Of the eight arbitration-eligible Phillies with whom GM Ruben Amaro Jr. and assistant Scott Pruefrock will be negotiating over the next two months or so, the one who seems most likely to get a multi-year contract is outfielder Jayson Werth. This is a matter of both urgency and circumstance: Werth is in his last year before free agency, and unlike fellow arbitration last-timer Ryan Madson, he’s not represented by Scott Boras. For the team’s part, they likely want to lock in their only right-handed hitter who remotely scares opponents; for Werth, the prospect of a guaranteed payday after spending the better part of a decade as a part-time player and frequent disabled list resident would seem to be pretty compelling.

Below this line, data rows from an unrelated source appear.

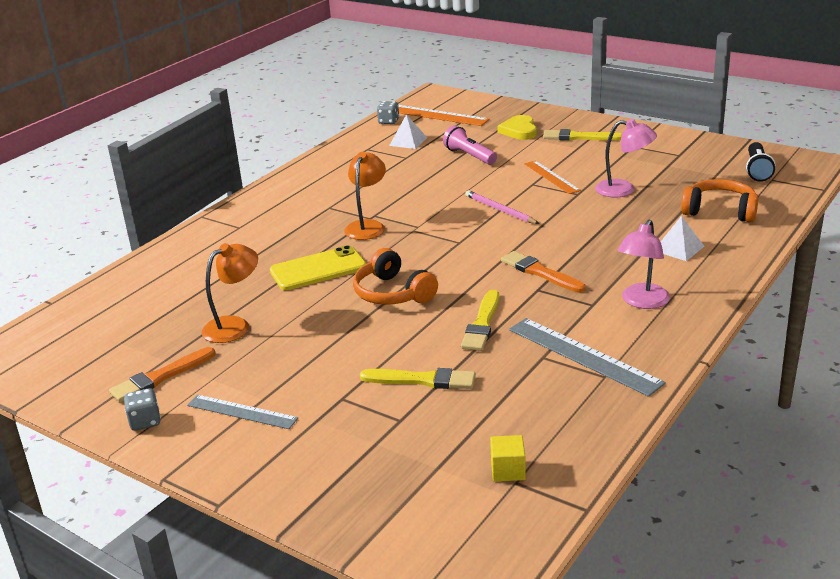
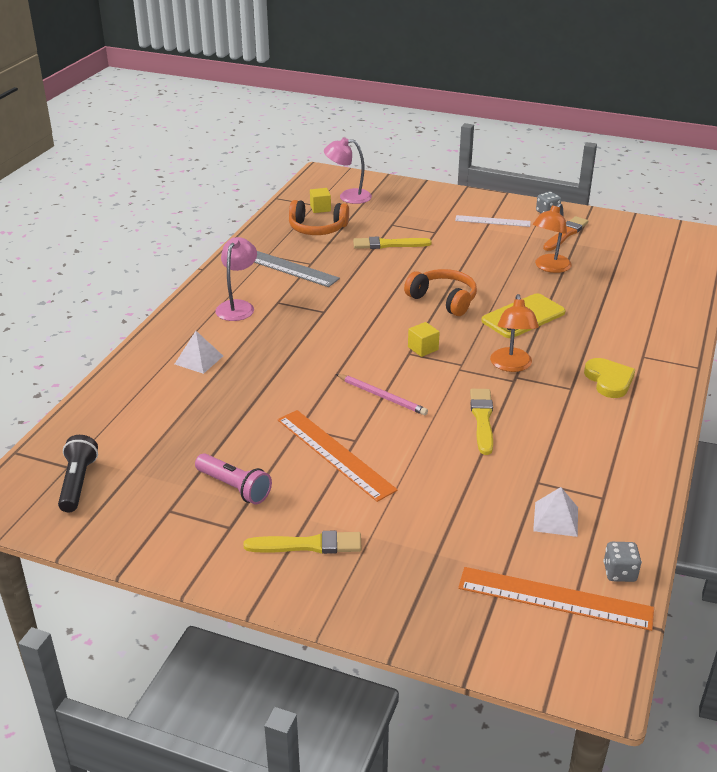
camera: 165 degrees right, 5 degrees up
grey ruler [187,395,298,429] -> white ruler [455,215,531,227]
pink flashlight [443,126,497,165] -> pink flashlight moved to [195,453,272,504]
yellow brush [461,290,499,351] -> yellow brush moved to [470,389,493,455]
yellow heart [497,115,537,140] -> yellow heart moved to [584,358,635,398]
orange brush [501,251,586,293] -> none
orange ruler [524,161,581,194] -> orange ruler [278,410,398,502], size x1.55
pink lamp [595,119,657,198] -> pink lamp moved to [324,137,372,204]
orange headphones [681,179,758,222] -> orange headphones moved to [289,200,349,235]
none -> yellow cube [408,322,440,357]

As candidates for multiyear deals go, though, Werth comes to the table as less of a known quantity than almost anyone in recent memory. At age 30 as of this May, he’s entering his first season in which he’s projected to play full-time. This is in part because he’s shown a platoon differential throughout his career, and in part because he’s never gone a full season without landing on the DL. On the other hand, there’s plenty of reason to believe Werth is a classic late bloomer: he was healthier in 2007 and 2008 than at any previous point in his career, he’s obviously taken well to the instruction of manager Charlie Manuel and hitting coach Milt Thompson, and his numbers against right-handed pitchers are solid (.255/.360/.407 in 2008), if not close to his cartoonish success against southpaws (.652 slugging percentage, 16 HR in 171 plate appearances).
What can we expect from Werth going forward?
There isn’t much in the way of comparable players to cast light. Baseball-Reference suggests the most similar guy through age 29 is outfielder Glenallen Hill, whose age-30 season in 1995 was a fairly close match to what Werth did last year, albeit with less patience: Hill put up a .264/.317/.483 line, with 24 home runs and 25 steals. Hill never cracked 400 at-bats again after that year, when he had 497, though aside from one bad year in 1997, he remained a well above-average offensive player through age 35.
Finally, though it’s not necessarily pertinent to future negotiations, it’s also probably valid to note that at $1.7 million, Werth might have been the best value in baseball last season. This analysis suggests that based on his contributions, he should have pulled down $22 million; even if that seems high (and it does, to me), it’s fair to say that his 20/20 performance plus superior defense playing about three-quarters of the time represented an indispensable contribution to the Phils’ world championship win.
As pure speculation, I would look for the Phils to offer Werth two guaranteed years at around $4 million and $6 million, then a third for perhaps $8 million that might vest with a given number of at-bats in 2010 or through a team option/buyout scenario. At that price, he’s likely either to represent a tremendous value, if he can stay healthy and come close to projecting his ’08 numbers over a season of full-time play, or a decent bet that turned out badly if he falls short on either count.
However the Phils go forward, Werth is almost certain to prove an easier and less contentious call than Ryan Howard or Cole Hamels, who could easily command a combined $20 million through the arbitration process.